Has anyone used a commercial 70/70 Propylene Glycol and Water solution to season a humidor vs. just using distilled water. Is this even advisable? I bought some of the solution, and my new humidor comes in today. Or do I need to run to the supermarket to buy a gallon bottle of distilled water.

Dave


----------



## FWTX (Feb 9, 2011)

It is inadvisable - get the distilled water...
and go ahead and invest in beads - I use Heartfelt, but there are others - Heartfelt site tells you how to determine how much you will need - you will never regret this one simple thing...


----------



## DaveVA (Dec 20, 2012)

I have the beads. Raycarlo gave me them last night. Guess I'll go get the distilled water to go with it. Just, had bought a bottle of the mixture when I bought the humidor. Thanks.


----------



## StogieNinja (Jul 29, 2009)

Yeah, the solution is primarily for ensuring the humidity doesn't run amok in there, it basically releases moisture into the air more slowly. But you do NOT want that stuff smeared all over the wood in your humidor!
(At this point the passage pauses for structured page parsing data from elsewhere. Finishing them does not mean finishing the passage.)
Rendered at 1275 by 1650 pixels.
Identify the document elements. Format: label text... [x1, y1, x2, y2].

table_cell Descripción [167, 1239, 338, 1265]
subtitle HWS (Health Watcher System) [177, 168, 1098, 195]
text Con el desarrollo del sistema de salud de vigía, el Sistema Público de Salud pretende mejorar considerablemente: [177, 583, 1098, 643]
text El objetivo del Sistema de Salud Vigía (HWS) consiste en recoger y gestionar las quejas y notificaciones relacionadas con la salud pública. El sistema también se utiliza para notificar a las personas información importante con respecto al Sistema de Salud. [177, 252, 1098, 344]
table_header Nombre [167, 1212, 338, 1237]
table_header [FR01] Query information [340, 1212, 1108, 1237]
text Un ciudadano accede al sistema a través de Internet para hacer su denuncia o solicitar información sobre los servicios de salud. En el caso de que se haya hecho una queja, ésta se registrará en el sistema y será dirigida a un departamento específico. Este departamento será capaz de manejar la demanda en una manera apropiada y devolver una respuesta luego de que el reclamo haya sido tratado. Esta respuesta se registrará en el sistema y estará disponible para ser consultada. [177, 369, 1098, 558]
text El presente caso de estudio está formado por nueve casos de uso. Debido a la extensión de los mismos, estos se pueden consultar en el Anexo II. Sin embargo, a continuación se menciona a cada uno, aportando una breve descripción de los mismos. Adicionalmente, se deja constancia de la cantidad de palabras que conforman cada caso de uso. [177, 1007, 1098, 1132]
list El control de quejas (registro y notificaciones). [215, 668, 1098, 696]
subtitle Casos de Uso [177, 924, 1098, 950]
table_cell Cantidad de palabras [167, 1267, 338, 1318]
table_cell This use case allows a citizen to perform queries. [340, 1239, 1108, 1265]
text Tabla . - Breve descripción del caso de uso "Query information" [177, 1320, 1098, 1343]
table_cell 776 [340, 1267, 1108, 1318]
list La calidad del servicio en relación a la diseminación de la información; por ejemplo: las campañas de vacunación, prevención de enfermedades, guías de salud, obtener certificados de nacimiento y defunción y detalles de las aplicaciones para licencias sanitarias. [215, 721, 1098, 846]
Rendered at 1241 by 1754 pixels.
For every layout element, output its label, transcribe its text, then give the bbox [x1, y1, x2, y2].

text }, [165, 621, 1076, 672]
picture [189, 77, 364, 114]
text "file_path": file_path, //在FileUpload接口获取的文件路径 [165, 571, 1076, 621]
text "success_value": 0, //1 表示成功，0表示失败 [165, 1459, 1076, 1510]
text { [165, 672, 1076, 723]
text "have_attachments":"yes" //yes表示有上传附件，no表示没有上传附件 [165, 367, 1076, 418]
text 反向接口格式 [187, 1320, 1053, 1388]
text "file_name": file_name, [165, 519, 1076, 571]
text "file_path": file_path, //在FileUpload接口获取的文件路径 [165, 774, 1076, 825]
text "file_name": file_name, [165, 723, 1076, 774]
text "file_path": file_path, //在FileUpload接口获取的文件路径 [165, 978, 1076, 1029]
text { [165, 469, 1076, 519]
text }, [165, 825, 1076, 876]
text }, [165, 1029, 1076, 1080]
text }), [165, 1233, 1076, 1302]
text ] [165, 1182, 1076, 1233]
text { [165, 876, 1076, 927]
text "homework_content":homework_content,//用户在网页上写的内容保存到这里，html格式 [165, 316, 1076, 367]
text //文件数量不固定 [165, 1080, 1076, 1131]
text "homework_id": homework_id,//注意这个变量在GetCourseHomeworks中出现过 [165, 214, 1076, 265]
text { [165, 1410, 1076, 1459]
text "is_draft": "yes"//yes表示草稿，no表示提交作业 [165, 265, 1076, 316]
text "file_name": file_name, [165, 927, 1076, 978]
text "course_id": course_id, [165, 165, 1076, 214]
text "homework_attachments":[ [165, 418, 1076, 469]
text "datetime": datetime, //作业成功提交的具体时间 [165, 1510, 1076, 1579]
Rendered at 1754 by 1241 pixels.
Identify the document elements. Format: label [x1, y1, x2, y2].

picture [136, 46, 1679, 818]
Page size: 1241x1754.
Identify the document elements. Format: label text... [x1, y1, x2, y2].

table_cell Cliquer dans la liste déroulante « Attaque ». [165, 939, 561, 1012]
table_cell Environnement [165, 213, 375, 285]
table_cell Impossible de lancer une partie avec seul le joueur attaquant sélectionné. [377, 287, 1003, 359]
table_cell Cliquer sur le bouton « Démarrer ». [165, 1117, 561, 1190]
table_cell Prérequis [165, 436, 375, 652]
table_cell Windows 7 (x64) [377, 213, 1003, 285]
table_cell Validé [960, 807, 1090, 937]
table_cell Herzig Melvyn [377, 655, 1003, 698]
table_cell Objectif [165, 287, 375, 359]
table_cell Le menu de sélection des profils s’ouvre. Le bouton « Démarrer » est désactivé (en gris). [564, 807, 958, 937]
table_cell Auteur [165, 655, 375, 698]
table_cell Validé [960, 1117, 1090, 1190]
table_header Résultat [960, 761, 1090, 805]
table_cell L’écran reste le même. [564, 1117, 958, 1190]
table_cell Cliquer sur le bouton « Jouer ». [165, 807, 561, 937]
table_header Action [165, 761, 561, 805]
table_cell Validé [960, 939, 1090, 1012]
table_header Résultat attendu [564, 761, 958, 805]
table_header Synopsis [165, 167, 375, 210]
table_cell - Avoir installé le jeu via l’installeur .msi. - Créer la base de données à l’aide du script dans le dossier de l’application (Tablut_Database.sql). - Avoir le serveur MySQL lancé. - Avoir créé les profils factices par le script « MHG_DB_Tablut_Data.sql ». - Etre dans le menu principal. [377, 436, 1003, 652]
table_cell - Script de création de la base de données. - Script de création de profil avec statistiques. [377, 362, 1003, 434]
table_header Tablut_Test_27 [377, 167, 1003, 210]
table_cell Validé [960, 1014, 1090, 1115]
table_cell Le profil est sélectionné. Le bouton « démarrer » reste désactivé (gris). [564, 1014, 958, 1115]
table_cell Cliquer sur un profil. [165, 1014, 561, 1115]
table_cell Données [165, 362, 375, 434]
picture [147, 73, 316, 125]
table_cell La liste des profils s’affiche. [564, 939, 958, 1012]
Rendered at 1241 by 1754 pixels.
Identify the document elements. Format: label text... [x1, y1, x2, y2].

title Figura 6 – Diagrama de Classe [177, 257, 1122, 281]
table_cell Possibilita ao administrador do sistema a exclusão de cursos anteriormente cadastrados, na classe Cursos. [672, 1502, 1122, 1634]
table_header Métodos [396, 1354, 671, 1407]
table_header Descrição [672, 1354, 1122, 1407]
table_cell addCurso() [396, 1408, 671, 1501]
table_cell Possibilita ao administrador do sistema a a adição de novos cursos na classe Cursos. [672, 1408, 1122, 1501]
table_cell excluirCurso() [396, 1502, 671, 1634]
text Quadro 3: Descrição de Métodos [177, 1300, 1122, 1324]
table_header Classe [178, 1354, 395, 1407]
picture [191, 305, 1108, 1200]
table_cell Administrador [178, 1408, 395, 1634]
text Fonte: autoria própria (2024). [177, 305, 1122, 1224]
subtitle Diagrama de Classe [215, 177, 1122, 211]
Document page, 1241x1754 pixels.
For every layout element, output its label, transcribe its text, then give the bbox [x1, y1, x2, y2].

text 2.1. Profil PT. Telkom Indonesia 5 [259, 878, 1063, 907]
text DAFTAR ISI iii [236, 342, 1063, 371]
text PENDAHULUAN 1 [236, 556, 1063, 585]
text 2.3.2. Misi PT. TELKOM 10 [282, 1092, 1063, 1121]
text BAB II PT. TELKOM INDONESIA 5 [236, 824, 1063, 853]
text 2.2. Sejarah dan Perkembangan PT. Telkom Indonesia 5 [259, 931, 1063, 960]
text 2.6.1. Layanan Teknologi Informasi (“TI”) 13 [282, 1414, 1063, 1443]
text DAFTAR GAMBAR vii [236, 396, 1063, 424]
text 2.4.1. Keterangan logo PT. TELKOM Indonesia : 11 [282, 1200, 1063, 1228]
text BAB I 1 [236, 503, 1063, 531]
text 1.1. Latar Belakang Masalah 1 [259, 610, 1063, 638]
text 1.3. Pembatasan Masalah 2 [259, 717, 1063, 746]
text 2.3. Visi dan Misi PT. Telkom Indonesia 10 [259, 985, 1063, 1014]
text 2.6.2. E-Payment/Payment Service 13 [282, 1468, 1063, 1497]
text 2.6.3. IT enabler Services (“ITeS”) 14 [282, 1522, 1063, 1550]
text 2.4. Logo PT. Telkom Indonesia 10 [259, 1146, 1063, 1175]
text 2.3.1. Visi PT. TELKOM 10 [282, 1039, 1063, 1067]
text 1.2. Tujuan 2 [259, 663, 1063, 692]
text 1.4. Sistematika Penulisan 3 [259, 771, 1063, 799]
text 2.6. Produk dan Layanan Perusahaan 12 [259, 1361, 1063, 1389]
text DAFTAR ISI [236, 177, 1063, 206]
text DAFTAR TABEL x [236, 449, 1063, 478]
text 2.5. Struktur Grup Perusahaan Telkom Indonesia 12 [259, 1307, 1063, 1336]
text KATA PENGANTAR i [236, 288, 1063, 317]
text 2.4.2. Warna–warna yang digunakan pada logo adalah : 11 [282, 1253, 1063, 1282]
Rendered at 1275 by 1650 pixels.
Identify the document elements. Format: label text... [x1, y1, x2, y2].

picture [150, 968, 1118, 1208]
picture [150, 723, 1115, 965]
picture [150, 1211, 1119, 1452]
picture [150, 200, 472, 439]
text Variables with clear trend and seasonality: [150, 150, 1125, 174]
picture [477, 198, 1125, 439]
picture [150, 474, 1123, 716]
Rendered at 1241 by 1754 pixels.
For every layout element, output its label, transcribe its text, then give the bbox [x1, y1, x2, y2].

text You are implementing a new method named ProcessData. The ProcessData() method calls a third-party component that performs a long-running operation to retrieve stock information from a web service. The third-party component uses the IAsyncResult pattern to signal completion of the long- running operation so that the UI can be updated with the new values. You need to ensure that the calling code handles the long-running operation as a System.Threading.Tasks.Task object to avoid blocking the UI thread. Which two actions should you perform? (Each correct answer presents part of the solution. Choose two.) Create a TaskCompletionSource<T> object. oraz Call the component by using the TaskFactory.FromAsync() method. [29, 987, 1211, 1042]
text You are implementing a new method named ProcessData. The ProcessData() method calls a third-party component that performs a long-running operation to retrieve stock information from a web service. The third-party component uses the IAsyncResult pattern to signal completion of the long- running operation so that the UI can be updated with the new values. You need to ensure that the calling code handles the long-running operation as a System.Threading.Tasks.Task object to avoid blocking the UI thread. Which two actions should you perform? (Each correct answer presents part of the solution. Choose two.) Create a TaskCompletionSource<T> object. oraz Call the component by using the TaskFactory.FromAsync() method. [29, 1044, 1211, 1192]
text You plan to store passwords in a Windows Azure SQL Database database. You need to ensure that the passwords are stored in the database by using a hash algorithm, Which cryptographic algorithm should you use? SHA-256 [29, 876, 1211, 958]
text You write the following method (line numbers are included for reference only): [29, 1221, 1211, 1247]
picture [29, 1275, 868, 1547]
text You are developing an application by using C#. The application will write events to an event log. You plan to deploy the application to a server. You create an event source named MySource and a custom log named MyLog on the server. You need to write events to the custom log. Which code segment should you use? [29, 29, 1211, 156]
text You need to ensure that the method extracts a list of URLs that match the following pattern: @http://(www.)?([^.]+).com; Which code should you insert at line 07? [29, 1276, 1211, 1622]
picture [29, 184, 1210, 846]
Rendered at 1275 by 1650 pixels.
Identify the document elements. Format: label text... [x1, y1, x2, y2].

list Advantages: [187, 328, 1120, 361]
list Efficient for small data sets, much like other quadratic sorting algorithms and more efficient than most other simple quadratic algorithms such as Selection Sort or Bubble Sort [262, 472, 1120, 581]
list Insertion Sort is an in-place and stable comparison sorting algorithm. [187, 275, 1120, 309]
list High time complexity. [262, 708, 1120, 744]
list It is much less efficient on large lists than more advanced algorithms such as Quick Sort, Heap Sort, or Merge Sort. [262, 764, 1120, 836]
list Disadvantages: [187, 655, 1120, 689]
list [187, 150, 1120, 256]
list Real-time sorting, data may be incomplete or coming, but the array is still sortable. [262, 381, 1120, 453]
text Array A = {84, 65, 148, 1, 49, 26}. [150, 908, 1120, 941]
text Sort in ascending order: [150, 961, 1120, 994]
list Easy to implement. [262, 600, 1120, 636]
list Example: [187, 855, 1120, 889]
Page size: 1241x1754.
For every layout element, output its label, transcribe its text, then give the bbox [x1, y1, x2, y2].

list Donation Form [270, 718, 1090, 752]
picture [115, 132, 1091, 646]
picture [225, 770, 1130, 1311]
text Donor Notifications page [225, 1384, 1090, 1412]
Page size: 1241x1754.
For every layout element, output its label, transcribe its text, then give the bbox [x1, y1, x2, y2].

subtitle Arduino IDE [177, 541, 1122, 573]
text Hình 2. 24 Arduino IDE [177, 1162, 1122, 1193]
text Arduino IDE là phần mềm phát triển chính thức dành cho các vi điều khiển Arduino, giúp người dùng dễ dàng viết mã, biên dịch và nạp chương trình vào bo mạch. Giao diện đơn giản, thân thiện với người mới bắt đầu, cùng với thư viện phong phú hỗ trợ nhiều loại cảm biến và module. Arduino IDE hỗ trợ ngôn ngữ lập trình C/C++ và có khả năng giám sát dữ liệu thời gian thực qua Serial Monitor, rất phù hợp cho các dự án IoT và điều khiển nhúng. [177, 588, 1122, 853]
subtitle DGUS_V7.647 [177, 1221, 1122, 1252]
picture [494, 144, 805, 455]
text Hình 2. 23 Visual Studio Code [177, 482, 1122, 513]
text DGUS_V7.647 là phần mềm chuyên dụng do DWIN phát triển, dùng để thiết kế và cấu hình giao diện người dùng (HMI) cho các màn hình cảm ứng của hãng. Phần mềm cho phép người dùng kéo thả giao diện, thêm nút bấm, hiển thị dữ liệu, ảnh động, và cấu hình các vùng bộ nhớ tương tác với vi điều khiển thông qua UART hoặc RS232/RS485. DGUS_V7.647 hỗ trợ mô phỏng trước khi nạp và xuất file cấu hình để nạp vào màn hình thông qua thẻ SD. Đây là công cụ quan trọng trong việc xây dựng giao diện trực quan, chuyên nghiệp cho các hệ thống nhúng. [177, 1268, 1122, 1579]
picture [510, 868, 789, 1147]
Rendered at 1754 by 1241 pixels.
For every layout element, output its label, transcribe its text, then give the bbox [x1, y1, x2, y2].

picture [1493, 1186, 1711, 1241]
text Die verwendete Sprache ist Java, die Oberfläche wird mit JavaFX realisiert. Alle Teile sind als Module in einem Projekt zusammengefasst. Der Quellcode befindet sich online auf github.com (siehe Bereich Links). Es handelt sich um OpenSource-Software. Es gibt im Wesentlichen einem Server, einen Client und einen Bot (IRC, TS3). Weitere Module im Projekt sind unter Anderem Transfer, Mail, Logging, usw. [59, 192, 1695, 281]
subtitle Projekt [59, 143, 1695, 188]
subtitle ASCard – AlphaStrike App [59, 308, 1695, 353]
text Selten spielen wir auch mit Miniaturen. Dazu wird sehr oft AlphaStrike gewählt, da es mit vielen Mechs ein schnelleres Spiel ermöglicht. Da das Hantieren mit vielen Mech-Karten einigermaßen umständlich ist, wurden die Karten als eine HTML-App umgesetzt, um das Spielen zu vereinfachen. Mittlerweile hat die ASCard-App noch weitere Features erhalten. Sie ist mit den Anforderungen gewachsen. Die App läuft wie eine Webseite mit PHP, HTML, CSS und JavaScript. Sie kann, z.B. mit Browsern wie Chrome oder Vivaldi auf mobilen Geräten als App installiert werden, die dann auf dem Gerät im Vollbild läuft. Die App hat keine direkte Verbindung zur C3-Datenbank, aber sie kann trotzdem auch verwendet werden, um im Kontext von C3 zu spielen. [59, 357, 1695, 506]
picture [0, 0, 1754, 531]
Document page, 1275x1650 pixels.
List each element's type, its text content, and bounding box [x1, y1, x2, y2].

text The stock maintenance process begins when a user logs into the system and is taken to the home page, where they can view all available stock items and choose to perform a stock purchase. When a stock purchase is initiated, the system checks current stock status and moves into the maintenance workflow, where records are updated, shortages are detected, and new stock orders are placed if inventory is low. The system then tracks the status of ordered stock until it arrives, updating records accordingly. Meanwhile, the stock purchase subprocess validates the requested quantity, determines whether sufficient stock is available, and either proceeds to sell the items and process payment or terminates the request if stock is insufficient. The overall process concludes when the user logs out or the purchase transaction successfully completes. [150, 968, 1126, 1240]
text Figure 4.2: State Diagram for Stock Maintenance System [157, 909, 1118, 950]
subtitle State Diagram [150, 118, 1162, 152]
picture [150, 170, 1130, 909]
EDIT: Ah, so you know Ray! Great guy!


----------



## J. Drew (Aug 30, 2012)

Distilled water = Winning! 

I also use the beads and love them. Happy Smoking Dave!


----------



## DaveVA (Dec 20, 2012)

Last time I looked, Propylene Glycol is used as automobile anti-freeze. Probably won't use it at all (maybe in my cooling sytem of my car).


----------